At least the kills are decent. After yesterday’s ode to off-screen carnage, it was nice to see a movie that breaks up its monotony with a scalping, a few impalements, a beheading… nothing that would make you forget the kills in Hatchet or anything Savini’s ever done, but reasonably well staged and bloody, and pretty much the only highlight the movie really offers. It’s funny though – yesterday’s movie was shot in 3D and had no reason to be – THIS one might have been a bit more enjoyable with the gimmick enabled. Even as a convert, it would at least make up for the nonsensical background/foreground separation, and it actually had some on-screen action.

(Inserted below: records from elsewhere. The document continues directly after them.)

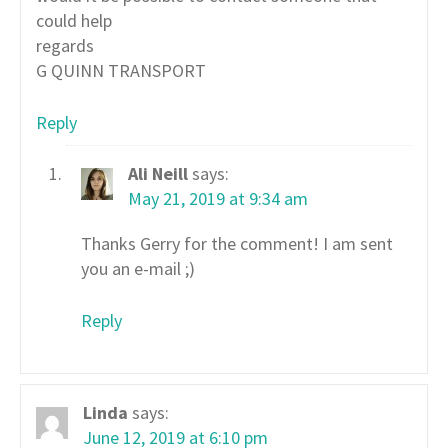
could help
regards
G QUINN TRANSPORT
Reply
Ali Neill
says:
May 21, 2019 at 9:34 am
Thanks Gerry for the comment! I am sent
you an e-mail ;)
Reply
Linda
says:
June 12, 2019 at 6:10 pm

Not to mention depth in the rare bits of non violent action, such as when our remaining heroes have to cross a bottomless (?) pit via a bunch of swinging chains (you can see why I thought this was all a video game) – it would have added to the “thrill” with seeing the chains in different spaces along the Z axis. But alas, no.
As the credits rolled, I noticed that Maxwell had a crew of maybe 4-5 other folks for pretty much every other important role on the set and in post (at least, the ones he didn’t do himself). It’s an ambitious film for that small of a crew, and I laud them for even getting it finished – but there’s a reason that most movies have dedicated crew members for each major role instead of wearing five or six hats each: they can focus on doing the best possible job on that task, instead of dividing their energy among several. Granted, in a small independent-ish production, that might not always be possible, but just because they were able to do this with a small crew doesn’t magically make the movie that more enjoyable or satisfying.
What say you?
P.S. One of the few credits not attributed to the core team was for a behind the scenes documentary – it’s not on the DVD, however. A pity; the film itself is junk but I would love to watch how it came together with such a small group.